Christian Bonnet

Je suis plutôt embarrassé pour parler de “Bright Mississippi“ car très réservé sur le résultat des efforts des musiciens réunis sous la houlette de l'ami Allen (que d'ailleurs j'ai eu la chance de renconter et d'écouter avec plaisir en février dernier à NOLA). Respectable et aimable musicien lorsqu'il joue sa propre musique (j'ai patiemment écouté ses dernières productions binaires sur Deezer, pas mal dans le genre), force est de constater, en tout cas si on ouvre attentivement ses oreilles que les choses s'aggravent quand il s'en prend à un certain répertoire qui semble le dépasser complètement. Il est dans la tradition des jazzmen de reprendre les bons vieux thèmes de l'âge d'or et les hérauts de cette musique, de Benny Goodman à Miles Davis, ont joué ce jeu avec un certain bonheur. Prenons le cas de Singin' The Blues, emblématique de la démarche générale de l'album : entre révérence dévote et broderies inconsistantes, l'auditeur est loin d'y trouver son compte. Il le trouve cependant à l'écoute du même morceau par (prenons volontairement des exemples étalés dans le temps) Fletcher Henderson en 1931, Lionel Hampton en 1939 ou Zoot Sims-Bob Brookmeyer en 1958. Pourquoi ? Tout simplement parce que les susnommés, contrairement à Toussaint, avaient une personnalité musicale suffisamment affirmée pour s'affranchir du modèle initial (en l'occurrence Bix/Tram) et développer sur cette jolie mélodie un authentique démarche de jazzman.
Parlons des moyens humains en présence : si Nicholas Payton est impérial dans ce genre de figures imposées (quel beau son, on aurait apprécié qu'il se débride un peu), Don Byron est "border line" dans ses quelques solos (quel vilain son !), Marc Ribot se contente d'aligner les clichés sur une guitare aussi sèche que ses idées, le leader, lui, frise l'indigence dans presque toutes ses interventions, et le batteur est ce qui se fait de plus "pied de plomb" dans le genre (il rend quasiment inaudible Egyptian Fantasy, Singin' The Blues et même le binaire Bright Mississippi...).
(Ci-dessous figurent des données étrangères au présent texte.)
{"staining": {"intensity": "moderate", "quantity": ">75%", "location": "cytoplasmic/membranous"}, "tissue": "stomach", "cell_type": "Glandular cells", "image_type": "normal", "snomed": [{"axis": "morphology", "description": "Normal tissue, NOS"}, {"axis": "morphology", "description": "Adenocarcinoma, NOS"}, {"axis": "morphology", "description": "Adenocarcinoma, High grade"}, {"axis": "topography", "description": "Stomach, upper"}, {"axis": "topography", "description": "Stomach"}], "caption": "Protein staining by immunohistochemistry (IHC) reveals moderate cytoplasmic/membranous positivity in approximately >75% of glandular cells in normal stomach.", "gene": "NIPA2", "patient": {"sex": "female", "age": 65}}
Des deux invités, Joshua Redman est celui qui s'en tire le mieux, le pauvre Brad Mehldau se faisant marcher sur les pieds par ceux, beaucoup plus lourds que les siens, d'Allen Toussaint... 
Le morceau le plus attrayant serait peut-être Long, Long Journey qui met en valeur Toussaint blues singer, exercice dans lequel, sans vraiment exceller, il se montre plutôt à son avantage (et puis le batteur s'est mis aux balais, ouf...)
Bon, je suis sévère, mais j'ai appris à être exigeant, et il y a suffisamment d'artistes qui produisent des choses de qualité pour ne pas systématiquement renifler les culottes de certaines gloires aux relents passablement frelatés.